This is very much like public funded research, it's funded by taxpayers but not available to them without movements like SciHub liberating the products of said research.

It's a bit of a joke that it's allowed to continue this way for so long in the first place.




> Congress already funds the development of the standards

Source?



NIST fully funded development of the building standards at issue?


NIST partially funded building standards: https://www.nist.gov/el/about-el/standards-activities


So EL does some research that UL/ASTM/etc. rely on to develop their standards, and therefore those standards should all be free? By that logic, Google's search algorithms should be made public because it almost certainly relies on some publicly-funded CS research.


If lawmakers required all search engines to use google's algorithm then I say yes. Otherwise to comply with the law you would be required to pay google to give you access to the algorithm.
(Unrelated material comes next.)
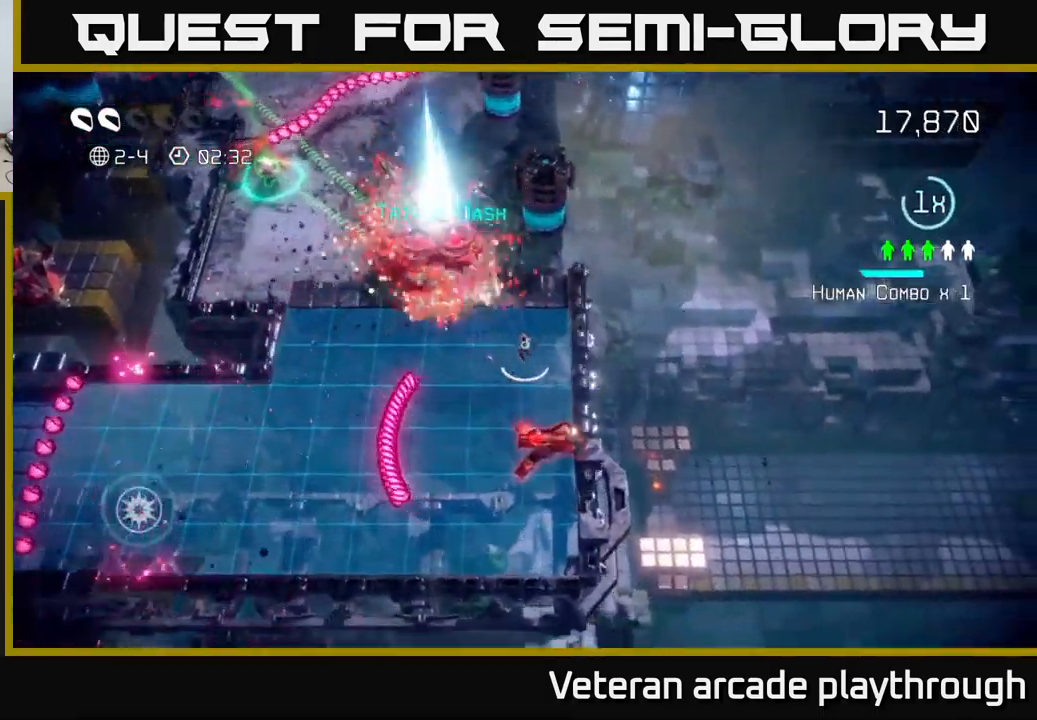
{"buttons": [], "left_stick": "right", "right_stick": "up-left", "events": [[150, "left_stick", "center"], [200, "left_stick", "left"], [334, "left_stick", "up"], [400, "left_stick", "right"]]}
But then isn't the public funding angle totally irrelevant? Or are you saying that under your hypothetical, where lawmakers required search engines to use Google's algorithm, whether the algorithm should be open depends on whether Google relied on any publicly funded research in developing it? I think the answer is "no"--incorporating it into the law is what justifies requiring it to be open, not the fact it relied on publicly-funded research.

The post I responded to stated:

> Congress already funds the development of the standards, these bodies just continue to profit from them until they are superseded, entirely due to these practices.

Basically, the original poster accused standards organizations of double dipping. I asked for proof, and all I got was a link to an NIST article stating that standards organizations used some of its research in formulating standards. My point is that everybody relies on government research--that doesn't mean the standards were "funded by Congress" in the first place.

I'm being pedantic here, but I think it's important to call out. It's very common in HN for posters to insert random snipes like this without any factual backing, and for people to take such assertions at face value.


Governments delegate rule-making authority, which have the force of law, to these industry organizations. If all laws should be public, these too should be public, regardless of funding model.